Misslungene Ernten taugen noch als Viehfutter, bleiben für den Menschen ungenießbar. Nutztiere erzeugen aus solch, für Menschen nicht genießbarer Biomasse hochwertige Nahrungsmittel. Deren Produktionswert entspricht in etwa dem Nährwert der pflanzlichen Lebensmittel. Dufter spricht Klartext: „Werden die Pflanzenreste nicht an Tiere verfüttert, entsteht für Deutschland ein Nettoverlust, der etwa so groß ist wie die vegane Produktion selbst.“ Und weiter: „Nicht essbare Biomasse erzeugt keine Nahrungskonkurrenz. Ihre Verfütterung ist die effizienteste Form der Verwertung. Deshalb werden künftig Nutztiersysteme mit hohem Potenzial zur Verwertung von nicht essbarer Biomasse gefordert, die Weltbevölkerung zu ernähren.“
Am Rande lässt Dufter noch anklingen, welche Bedeutung die heimische Grünlandkuh für die Artenvielfalt, die Landschaftspflege, den Erholungswert und auch für die Sicherheit der Landschaft vor Schlamm, Geröll und Erosion hat.
Die Rolle der Konsumenten
„Die Grünlandkuh ist unschlagbar“, wiederholt der Referent mehrfach, hebt aber auch den Finger. Dufter ruft alle Konsumenten auf, nicht nur unsere heimischen Milchprodukte und Milch, sondern auch heimisches Rindfleisch zu kaufen: je kg Milch fallen gleichzeitig 25 g Rindfleisch an. Damit die Bauern mit ihrer Viehhaltung die aufgezeigten Herausforderungen bewältigen können, ruft er zugleich auf, heimische Milchprodukte, Milch und heimisches Rindfleisch zu kaufen, in guter Qualität zu einem fairen, dann auch höheren Preis.
Diskussion
In der Fragestunde nach der Pause, sah Dufter zwar die Möglichkeit, mit der weltweiten Abschaffung aller Wiederkäuer die Temperatur im Klimawandel um ein Zwanzigstel Grad zu vermindern, hält die Idee aber insgesamt für absurd, weil das den beschriebenen Stoffkreislauf unterbreche und zudem große Probleme in der Welternährung entstehen würden. Auf den Vorschlag, die CO2-Abgabe der Moore zu stoppen, indem trocken gelegte wieder vernässt würden, wusste er keine einfache Antwort. Aus eigener beruflicher Erfahrung kenne er die Problematik im Donaumoos und wie schwierig und komplex hier Lösungsansätze seien. Auf den Vorschlag, mehr Grünland in Ackerland zu wandeln, sieht Dufter große Probleme. Zum einen gelte das Grünland zu Recht nicht als anderweitig nutzbar. Gerade in den ersten Jahren der Umwandlung setze das Unmengen an CO2 frei, weil der Acker weniger Humusanteil habe. Ein Zuhörer berichtete, wie schwierig es für ihn sei, heimische Erzeuger
zu finden. Darauf meldete sich ein Rottauer Landwirt mit dem Vorschlag zu Wort, einfach den Landwirt im Dorf zu fragen. Der wisse, wer welche Produkte wo veräußert. Hans Maier aus Übersee rief ebenfalls zum Kauf vor Ort auf. Es tue ihm in der Seele weh, wenn er lese, dass der mit viel Engagement errichtete und betriebene Schlechinger Dorfladen vor dem Aus stehe, weil die Dorfbewohner sein Angebot nicht nutzen.

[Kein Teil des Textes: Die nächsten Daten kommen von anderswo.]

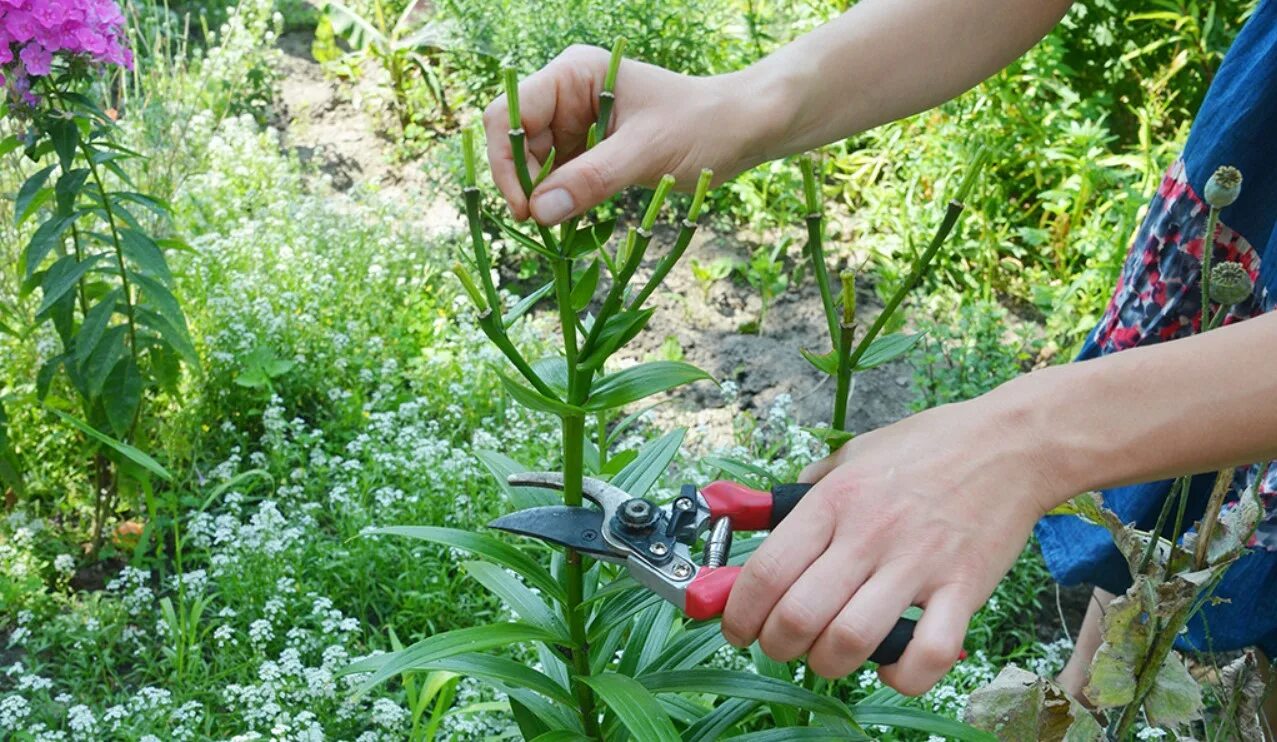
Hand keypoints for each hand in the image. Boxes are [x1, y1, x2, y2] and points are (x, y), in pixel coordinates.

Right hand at [483, 46, 766, 224]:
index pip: (511, 114)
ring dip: (545, 197)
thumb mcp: (646, 152)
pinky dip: (563, 201)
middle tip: (546, 226)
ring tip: (566, 226)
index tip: (525, 207)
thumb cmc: (701, 126)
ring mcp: (577, 122)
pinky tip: (577, 220)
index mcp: (574, 75)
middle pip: (517, 142)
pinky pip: (559, 177)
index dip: (507, 161)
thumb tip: (540, 211)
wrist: (741, 129)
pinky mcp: (590, 148)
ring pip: (534, 165)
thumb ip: (592, 179)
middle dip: (526, 184)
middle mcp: (567, 94)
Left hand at [720, 394, 1060, 694]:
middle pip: (798, 616)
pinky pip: (928, 653)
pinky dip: (902, 676)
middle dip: (776, 645)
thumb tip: (764, 515)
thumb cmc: (930, 446)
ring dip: (827, 663)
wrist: (1012, 443)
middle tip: (780, 644)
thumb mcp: (855, 452)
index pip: (766, 571)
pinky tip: (891, 667)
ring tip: (827, 656)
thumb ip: (810, 487)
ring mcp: (918, 564)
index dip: (738, 613)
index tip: (736, 628)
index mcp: (834, 501)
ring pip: (851, 640)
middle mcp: (868, 534)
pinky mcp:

Die Zuhörer waren durch die Bank begeistert, ergaben die Gespräche nach dem Vortrag. Sie lobten den umfassenden Blick, den der Referent auf das komplexe Thema gab. Einiges sei ihnen neu gewesen. Und Peter Dufter lobte sein Publikum am Ende des Abends von der Bühne. Noch nie habe er abends vor so einem großen Publikum gesprochen, das so „aufmerksam und mucksmäuschenstill“ zugehört habe.